G.B : Les spectateurs ont toujours été dans le portrait au Tour de France, mais est-ce que ça ne commence pas à être un trop dangereux? Alexis Vuillermoz (AG2R) a été contraint à l’abandon après un contact avec l’un d’entre eux qui voulait une photo dimanche, et on a vu un hurluberlu littéralement sauter par-dessus le groupe d’échappée sur son VTT lors de l’étape d’aujourd’hui. Y a-t-il un moyen de contrôler ce phénomène?

F.P : La particularité du vélo est que le sport se dispute sur les voies publiques. On ne peut pas mettre des barricades partout. C’est aussi la raison pourquoi le sport est aussi populaire en Europe. On peut voir les épreuves gratuitement, on peut pratiquement toucher aux coureurs et l’ambiance est incroyable. C’est comme si tu pouvais aller voir le Canadien de Montréal jouer sur une patinoire de quartier. L’affluence serait massive, et malheureusement, quand il y a de grosses foules, ce n’est pas tout le monde qui agit intelligemment. Ce n’est pas tout le monde qui sait comment vivre autour du peloton, ce n’est pas tout le monde qui comprends les dangers aussi. Je suis convaincu que le cycliste qui a sauté par-dessus le peloton aujourd’hui pensait qu’il n’y avait aucun problème. Mais il aurait pu entraîner une roche avec lui, causer une crevaison, ou encore pire, manquer son coup et tomber sur les coureurs. On voit ce genre de cascade à chaque année dans les grands cols. Que peut-on faire? Quand une personne décide de prendre une photo avec les coureurs sans se soucier de leur sécurité, c’est l’égocentrisme à son paroxysme. Par contre, il faut dire que les coureurs sont aussi souvent à la limite de la route. On la définit ou cette limite entre le spectateur et le coureur? Les deux empiètent sur le territoire de l’autre. On l’a vu avec Peter Sagan, l’année dernière, au Tour de Flandres. C’est un problème qui est là depuis toujours.

G.B : Demain, 11e étape entre Albertville et La Rosière (08 h, RDS2).
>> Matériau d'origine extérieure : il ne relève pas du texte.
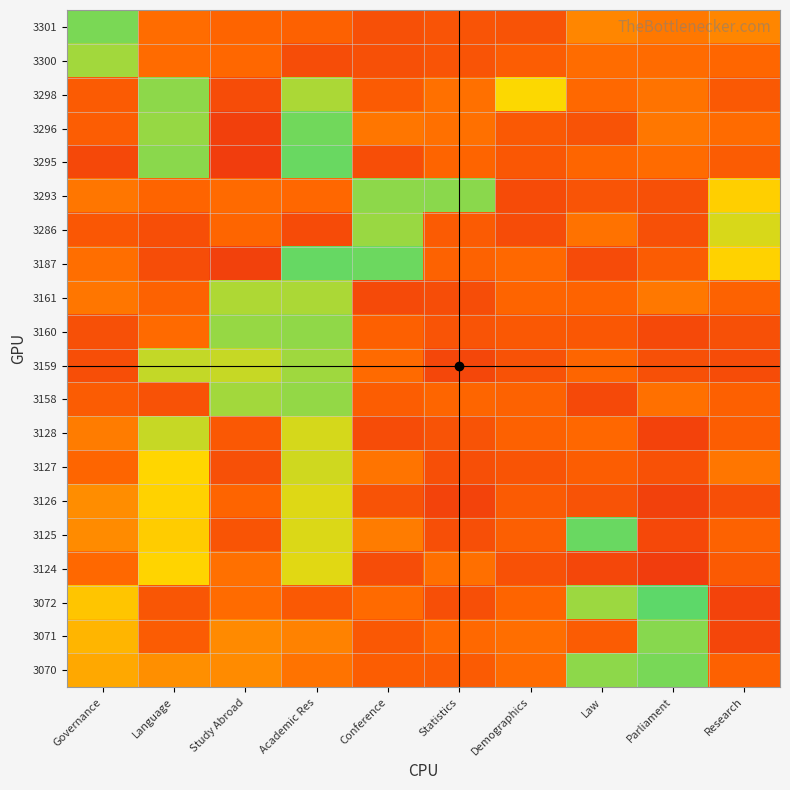

Which label corresponds to the smallest value in the chart?

Study Abroad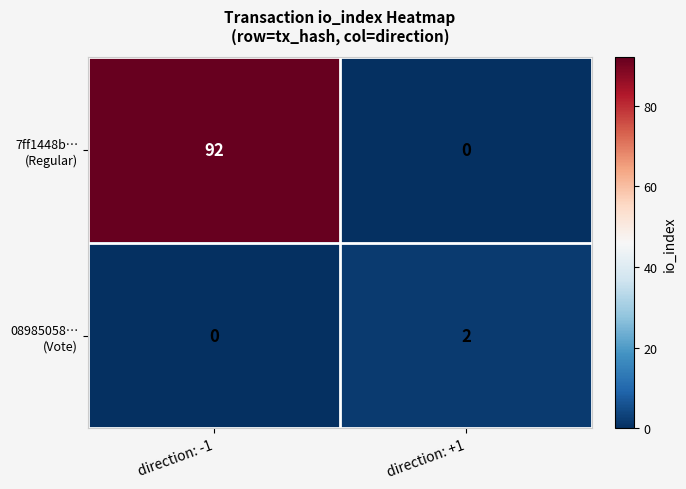

At how many categories does at least one series exceed 43?

1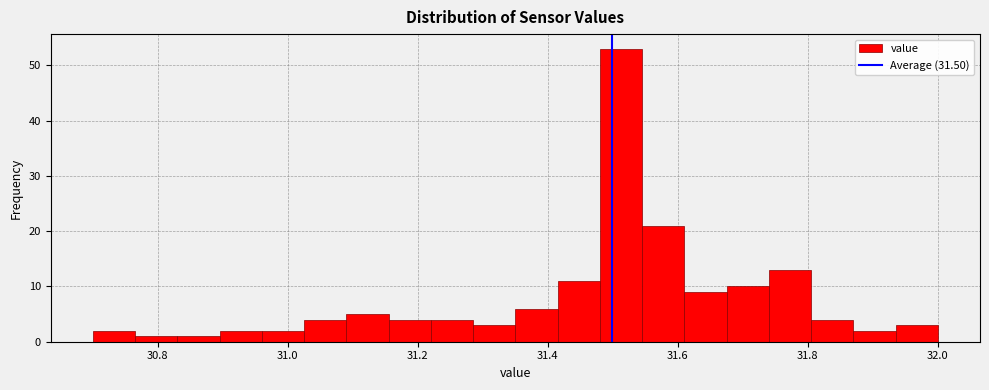

Around what value on the x-axis is the tallest bar? Give the approximate position of its centre, as read against the axis.

31.52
Une étape courte de de 108,5 km mais il y a de bonnes difficultés. À quoi t’attends-tu? Tes favoris?

F.P : À chaque étape, je te dis que je m’attends à du spectacle et, à chaque fois, le peloton ne fait rien. Alors, je vais te dire que le peloton ne fera rien avant la dernière montée (rires). Mon favori pour demain, c’est Chris Froome. Le retour de Froome qui va se réaffirmer comme le leader des Sky au détriment de Geraint Thomas.

François Parisien est analyste du Tour de France à RDS. Coureur retraité depuis bientôt cinq ans, François a connu une belle carrière qui l’a notamment vu remporter le Championnat canadien sur route en 2005 et une étape du Tour de Catalogne, en 2013. Il est le premier cycliste québécois à avoir remporté une épreuve du UCI World Tour.